• [THE TASK] Please print the excerpt on HMS Spartiate below in full, word for word.

• [EXCERPTED TEXT]
General characteristics
- Class & type: Téméraire-class ship of the line
- Displacement: 3,069 tonneaux
- Tons burthen: 1,537 port tonneaux
- Length: 55.87 metres (183.3 ft) (172 pied)
- Beam: 14.90 metres (48 ft 11 in)
- Draught: 7.26 metres (23.8 ft) (22 pied)
- Propulsion: Up to 2,485 m^{2} (26,750 sq ft) of sails
- Armament: 74 guns:; Lower gun deck: 28 × 36-pounder long guns; Upper gun deck: 30 × 18-pounder long guns; Forecastle and Quarter deck:; 16 × 8-pounder long guns; 4 × 36-pdr carronades;
- Armour: Timber

= HMS Spartiate (1798) =

Ship of the line of the Royal Navy

La Spartiate (far right) at the Battle of the Nile, 1 August 1798, by Mather Brown

The Spartiate was originally a French 74-gun ship of the line, launched in 1797. In 1798, she took part in the Battle of the Nile, where she became one of the nine ships captured by the Royal Navy.

==Career==
In 1805, HMS Spartiate fought at the Battle of Trafalgar under Francis Laforey. With , she forced the surrender of the Spanish ship , of 80 guns. Casualties were three killed (two seamen & one boy), and twenty wounded (the boatswain [Clarke], two Midshipmen [Bellairs & Knapman], one Marine [William Parsons] and sixteen sailors), according to the three logs (Captain's log, Ship's log, Master's log).

• [Stored data]

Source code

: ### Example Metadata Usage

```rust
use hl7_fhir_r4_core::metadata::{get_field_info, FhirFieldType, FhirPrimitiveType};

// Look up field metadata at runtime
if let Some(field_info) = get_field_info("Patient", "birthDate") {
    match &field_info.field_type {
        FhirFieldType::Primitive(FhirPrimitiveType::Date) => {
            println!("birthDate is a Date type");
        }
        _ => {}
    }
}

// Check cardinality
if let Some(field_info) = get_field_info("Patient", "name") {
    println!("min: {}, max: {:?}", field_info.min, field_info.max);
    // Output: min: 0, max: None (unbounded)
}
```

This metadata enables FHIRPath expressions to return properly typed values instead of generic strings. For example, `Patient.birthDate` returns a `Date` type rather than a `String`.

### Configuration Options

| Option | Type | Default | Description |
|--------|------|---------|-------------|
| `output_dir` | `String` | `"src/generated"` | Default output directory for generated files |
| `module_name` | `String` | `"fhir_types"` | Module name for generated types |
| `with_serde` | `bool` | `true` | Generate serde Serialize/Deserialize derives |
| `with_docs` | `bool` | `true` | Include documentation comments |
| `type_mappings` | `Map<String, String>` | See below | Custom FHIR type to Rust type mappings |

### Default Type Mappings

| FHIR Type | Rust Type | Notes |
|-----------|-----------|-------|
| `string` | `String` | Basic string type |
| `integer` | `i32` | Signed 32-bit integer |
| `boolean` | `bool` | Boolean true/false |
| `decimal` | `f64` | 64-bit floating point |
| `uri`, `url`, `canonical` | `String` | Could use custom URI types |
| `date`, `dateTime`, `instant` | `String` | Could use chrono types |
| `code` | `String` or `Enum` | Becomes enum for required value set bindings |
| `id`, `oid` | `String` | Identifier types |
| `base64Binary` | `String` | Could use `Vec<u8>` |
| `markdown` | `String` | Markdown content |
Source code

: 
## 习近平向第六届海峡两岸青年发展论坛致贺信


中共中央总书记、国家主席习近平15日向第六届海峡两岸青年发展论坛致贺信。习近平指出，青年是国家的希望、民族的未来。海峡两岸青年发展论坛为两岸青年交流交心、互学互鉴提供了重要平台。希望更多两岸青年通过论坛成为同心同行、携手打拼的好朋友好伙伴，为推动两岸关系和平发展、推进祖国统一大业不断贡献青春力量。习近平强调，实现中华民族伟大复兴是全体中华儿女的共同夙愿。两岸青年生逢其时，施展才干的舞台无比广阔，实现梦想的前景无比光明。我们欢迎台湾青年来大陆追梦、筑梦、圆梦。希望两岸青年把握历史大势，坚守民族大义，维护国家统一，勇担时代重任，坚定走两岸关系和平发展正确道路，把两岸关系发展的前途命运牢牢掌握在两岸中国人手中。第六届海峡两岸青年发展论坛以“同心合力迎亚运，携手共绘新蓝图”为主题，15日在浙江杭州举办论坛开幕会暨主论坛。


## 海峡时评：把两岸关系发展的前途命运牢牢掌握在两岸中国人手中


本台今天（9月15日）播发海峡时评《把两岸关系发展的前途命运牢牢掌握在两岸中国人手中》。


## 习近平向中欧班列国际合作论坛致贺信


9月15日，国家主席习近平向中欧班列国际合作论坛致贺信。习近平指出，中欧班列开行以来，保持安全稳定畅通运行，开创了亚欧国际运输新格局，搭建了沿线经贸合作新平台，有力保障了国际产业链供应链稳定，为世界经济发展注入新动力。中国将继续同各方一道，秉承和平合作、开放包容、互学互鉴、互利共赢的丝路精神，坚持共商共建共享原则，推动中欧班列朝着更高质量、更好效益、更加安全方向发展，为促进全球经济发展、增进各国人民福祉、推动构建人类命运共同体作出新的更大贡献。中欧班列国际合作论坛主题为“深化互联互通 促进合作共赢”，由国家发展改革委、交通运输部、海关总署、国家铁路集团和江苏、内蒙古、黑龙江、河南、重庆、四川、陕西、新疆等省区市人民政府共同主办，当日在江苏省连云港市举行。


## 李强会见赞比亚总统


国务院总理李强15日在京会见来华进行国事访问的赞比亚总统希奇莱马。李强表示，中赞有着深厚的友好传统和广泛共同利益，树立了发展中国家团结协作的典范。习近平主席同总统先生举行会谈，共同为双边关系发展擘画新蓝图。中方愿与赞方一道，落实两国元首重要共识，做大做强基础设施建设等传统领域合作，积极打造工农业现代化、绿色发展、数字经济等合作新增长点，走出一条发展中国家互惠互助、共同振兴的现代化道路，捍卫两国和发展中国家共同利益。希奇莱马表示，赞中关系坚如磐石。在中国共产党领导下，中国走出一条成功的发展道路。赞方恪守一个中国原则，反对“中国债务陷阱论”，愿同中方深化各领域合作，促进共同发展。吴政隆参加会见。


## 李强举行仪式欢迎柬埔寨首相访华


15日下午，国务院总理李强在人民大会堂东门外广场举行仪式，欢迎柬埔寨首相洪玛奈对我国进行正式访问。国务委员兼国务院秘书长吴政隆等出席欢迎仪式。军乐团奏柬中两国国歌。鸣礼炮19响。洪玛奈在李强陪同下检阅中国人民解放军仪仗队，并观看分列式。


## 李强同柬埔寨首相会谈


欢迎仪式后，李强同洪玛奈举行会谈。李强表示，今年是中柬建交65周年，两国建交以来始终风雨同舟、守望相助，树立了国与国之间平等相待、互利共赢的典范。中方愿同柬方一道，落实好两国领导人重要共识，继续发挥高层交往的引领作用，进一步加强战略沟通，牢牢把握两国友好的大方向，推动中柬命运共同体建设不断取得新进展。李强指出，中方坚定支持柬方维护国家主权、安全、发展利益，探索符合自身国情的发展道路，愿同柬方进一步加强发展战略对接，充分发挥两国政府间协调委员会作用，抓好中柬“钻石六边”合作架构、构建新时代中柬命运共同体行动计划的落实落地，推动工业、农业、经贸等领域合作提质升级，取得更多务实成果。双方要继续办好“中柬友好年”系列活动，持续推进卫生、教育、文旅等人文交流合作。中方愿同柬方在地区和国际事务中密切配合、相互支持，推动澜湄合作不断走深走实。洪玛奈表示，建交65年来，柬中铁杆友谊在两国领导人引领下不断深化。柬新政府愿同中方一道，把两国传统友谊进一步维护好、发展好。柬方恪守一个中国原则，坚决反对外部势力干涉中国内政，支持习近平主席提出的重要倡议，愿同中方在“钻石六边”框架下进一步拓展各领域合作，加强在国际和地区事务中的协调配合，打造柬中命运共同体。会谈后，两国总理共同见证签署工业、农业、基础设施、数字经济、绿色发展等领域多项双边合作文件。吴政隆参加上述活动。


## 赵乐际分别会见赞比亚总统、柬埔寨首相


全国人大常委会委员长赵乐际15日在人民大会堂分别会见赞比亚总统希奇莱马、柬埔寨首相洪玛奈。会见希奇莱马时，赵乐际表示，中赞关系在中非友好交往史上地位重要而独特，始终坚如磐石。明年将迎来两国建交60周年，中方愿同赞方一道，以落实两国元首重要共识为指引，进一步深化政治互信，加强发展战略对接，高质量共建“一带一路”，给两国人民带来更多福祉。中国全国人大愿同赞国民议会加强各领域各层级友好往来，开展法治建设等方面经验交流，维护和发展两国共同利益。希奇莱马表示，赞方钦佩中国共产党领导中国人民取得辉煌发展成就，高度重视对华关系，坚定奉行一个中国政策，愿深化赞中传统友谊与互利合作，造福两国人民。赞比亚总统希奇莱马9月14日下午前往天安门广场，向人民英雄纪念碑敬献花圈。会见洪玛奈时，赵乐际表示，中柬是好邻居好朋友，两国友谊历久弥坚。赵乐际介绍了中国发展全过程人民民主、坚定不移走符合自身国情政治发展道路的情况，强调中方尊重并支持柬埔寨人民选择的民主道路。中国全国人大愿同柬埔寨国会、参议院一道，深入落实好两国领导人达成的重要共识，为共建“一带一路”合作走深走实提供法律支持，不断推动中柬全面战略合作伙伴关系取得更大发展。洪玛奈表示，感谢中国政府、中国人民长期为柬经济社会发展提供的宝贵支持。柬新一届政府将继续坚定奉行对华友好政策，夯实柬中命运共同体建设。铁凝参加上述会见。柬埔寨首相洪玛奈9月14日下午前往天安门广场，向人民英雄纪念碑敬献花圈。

• [RESPONSE TO THE TASK]
General characteristics
- Class & type: Téméraire-class ship of the line
- Displacement: 3,069 tonneaux
- Tons burthen: 1,537 port tonneaux
- Length: 55.87 metres (183.3 ft) (172 pied)
- Beam: 14.90 metres (48 ft 11 in)
- Draught: 7.26 metres (23.8 ft) (22 pied)
- Propulsion: Up to 2,485 m^{2} (26,750 sq ft) of sails
- Armament: 74 guns:; Lower gun deck: 28 × 36-pounder long guns; Upper gun deck: 30 × 18-pounder long guns; Forecastle and Quarter deck:; 16 × 8-pounder long guns; 4 × 36-pdr carronades;
- Armour: Timber

= HMS Spartiate (1798) =

Ship of the line of the Royal Navy

La Spartiate (far right) at the Battle of the Nile, 1 August 1798, by Mather Brown

The Spartiate was originally a French 74-gun ship of the line, launched in 1797. In 1798, she took part in the Battle of the Nile, where she became one of the nine ships captured by the Royal Navy.

==Career==
In 1805, HMS Spartiate fought at the Battle of Trafalgar under Francis Laforey. With , she forced the surrender of the Spanish ship , of 80 guns. Casualties were three killed (two seamen & one boy), and twenty wounded (the boatswain [Clarke], two Midshipmen [Bellairs & Knapman], one Marine [William Parsons] and sixteen sailors), according to the three logs (Captain's log, Ship's log, Master's log).